What to do: Copy all of the material below word for word, leaving out the pictures.

========================================================================

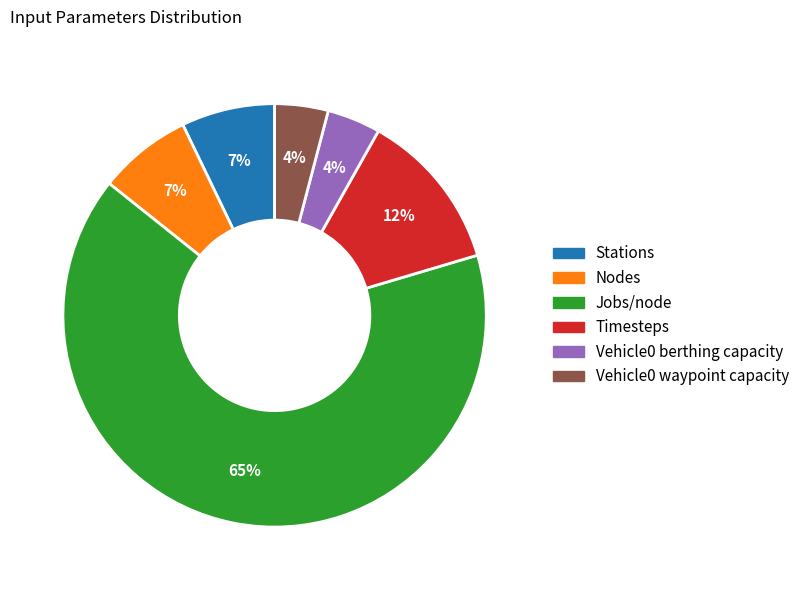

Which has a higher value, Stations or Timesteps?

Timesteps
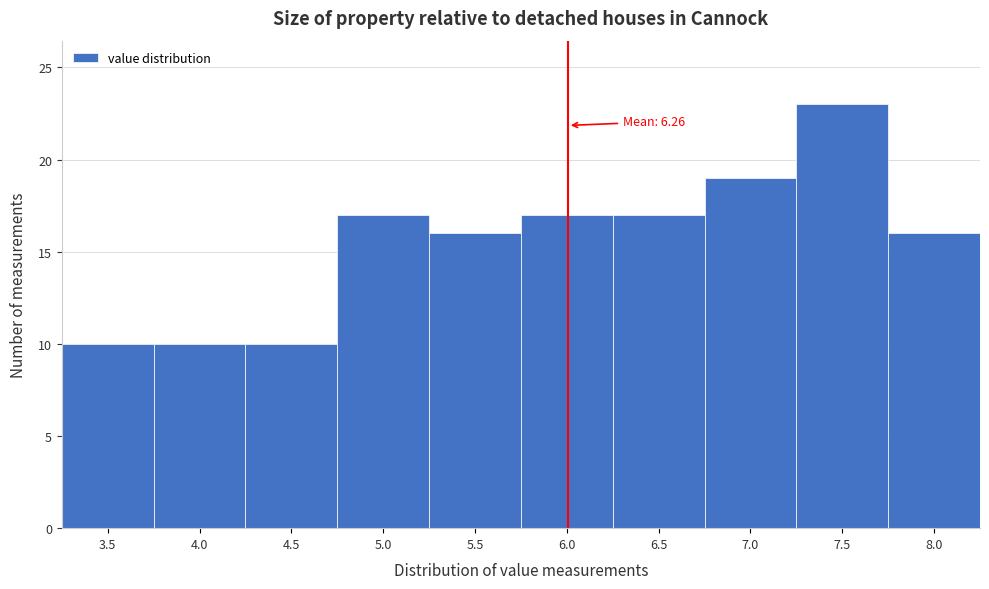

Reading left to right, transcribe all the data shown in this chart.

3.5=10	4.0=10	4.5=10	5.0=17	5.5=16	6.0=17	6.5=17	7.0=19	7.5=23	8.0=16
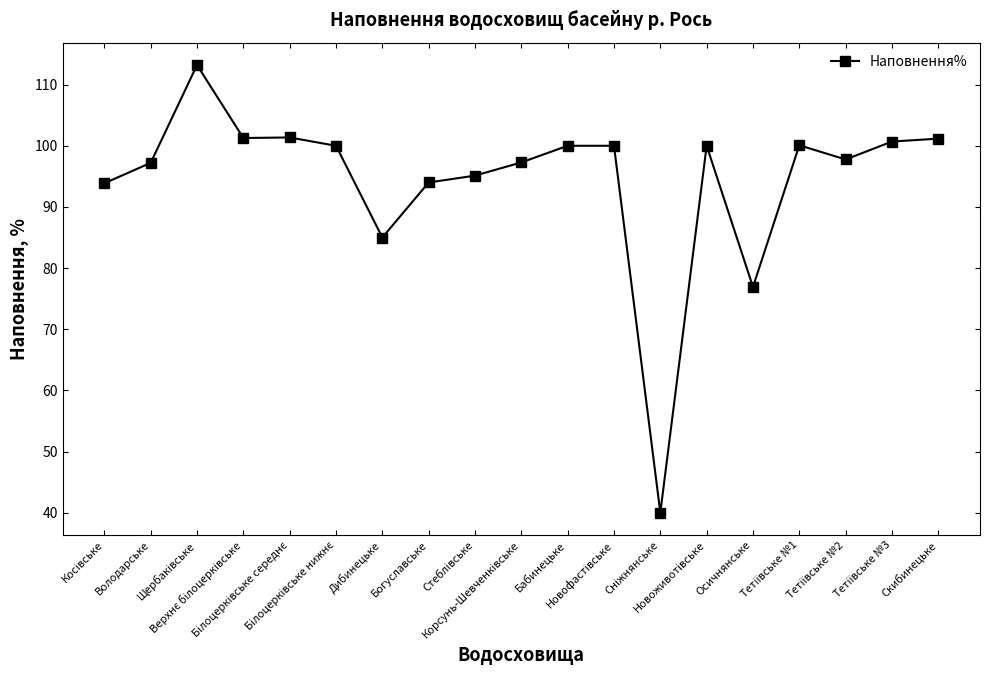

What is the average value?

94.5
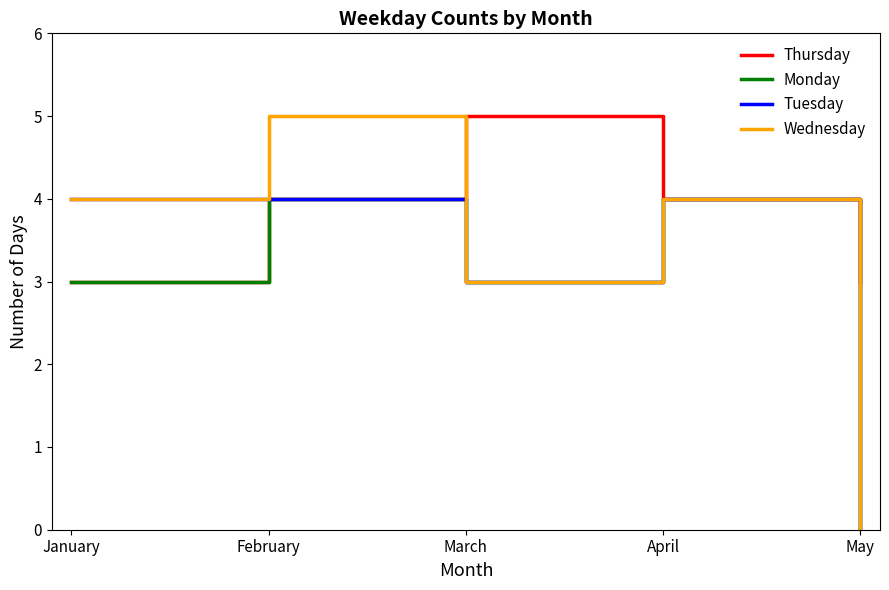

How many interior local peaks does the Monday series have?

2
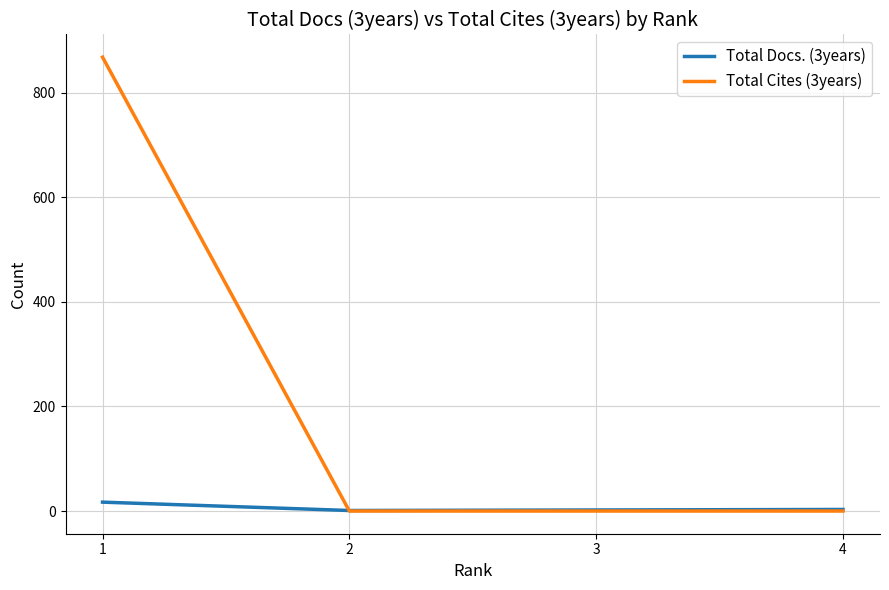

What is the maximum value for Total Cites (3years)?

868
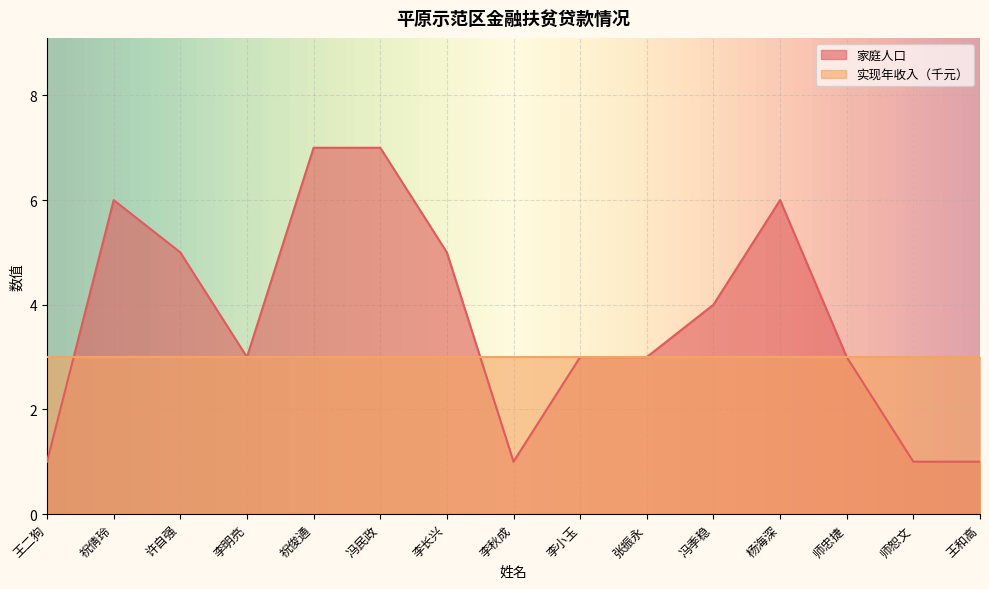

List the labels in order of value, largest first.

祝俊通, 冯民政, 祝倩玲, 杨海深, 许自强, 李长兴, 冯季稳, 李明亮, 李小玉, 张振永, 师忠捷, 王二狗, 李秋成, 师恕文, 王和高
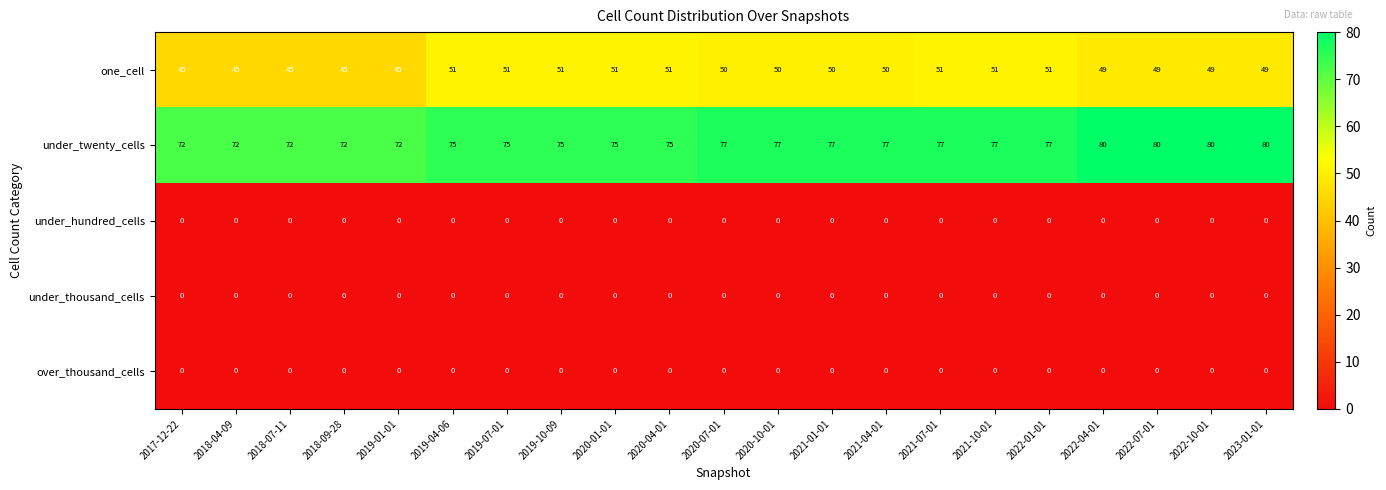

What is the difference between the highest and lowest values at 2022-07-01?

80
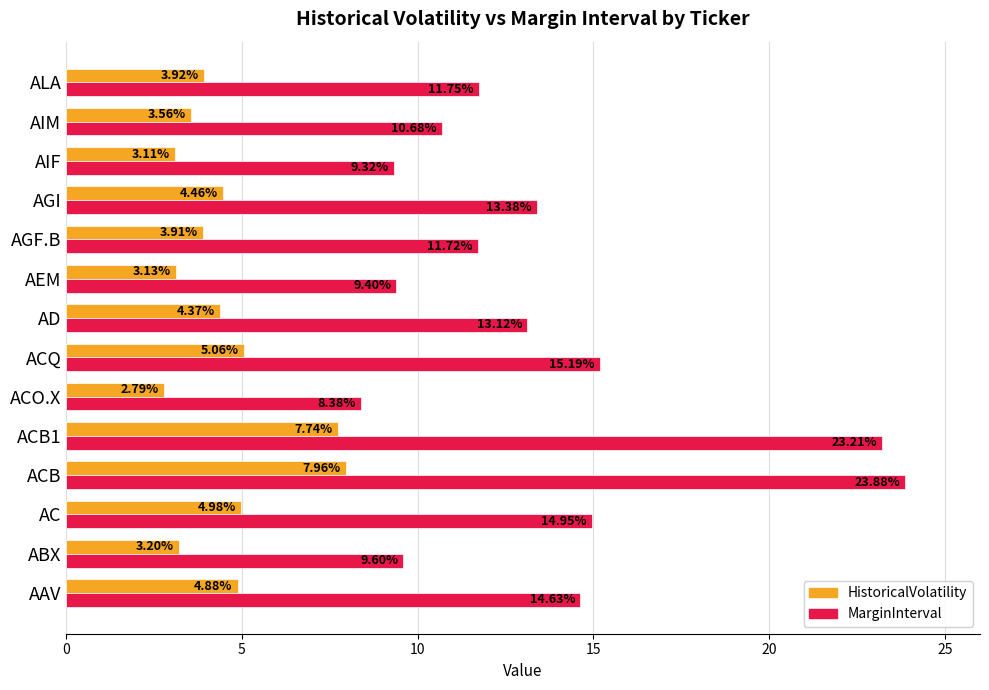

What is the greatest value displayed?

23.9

========================================================================

Solution to this task:
Which has a higher value, Stations or Timesteps?

Timesteps

Reading left to right, transcribe all the data shown in this chart.

3.5=10	4.0=10	4.5=10	5.0=17	5.5=16	6.0=17	6.5=17	7.0=19	7.5=23	8.0=16

What is the average value?

94.5

How many interior local peaks does the Monday series have?

2

What is the maximum value for Total Cites (3years)?

868

List the labels in order of value, largest first.

祝俊通, 冯民政, 祝倩玲, 杨海深, 许自强, 李长兴, 冯季稳, 李明亮, 李小玉, 张振永, 师忠捷, 王二狗, 李秋成, 师恕文, 王和高

What is the difference between the highest and lowest values at 2022-07-01?

80

What is the greatest value displayed?

23.9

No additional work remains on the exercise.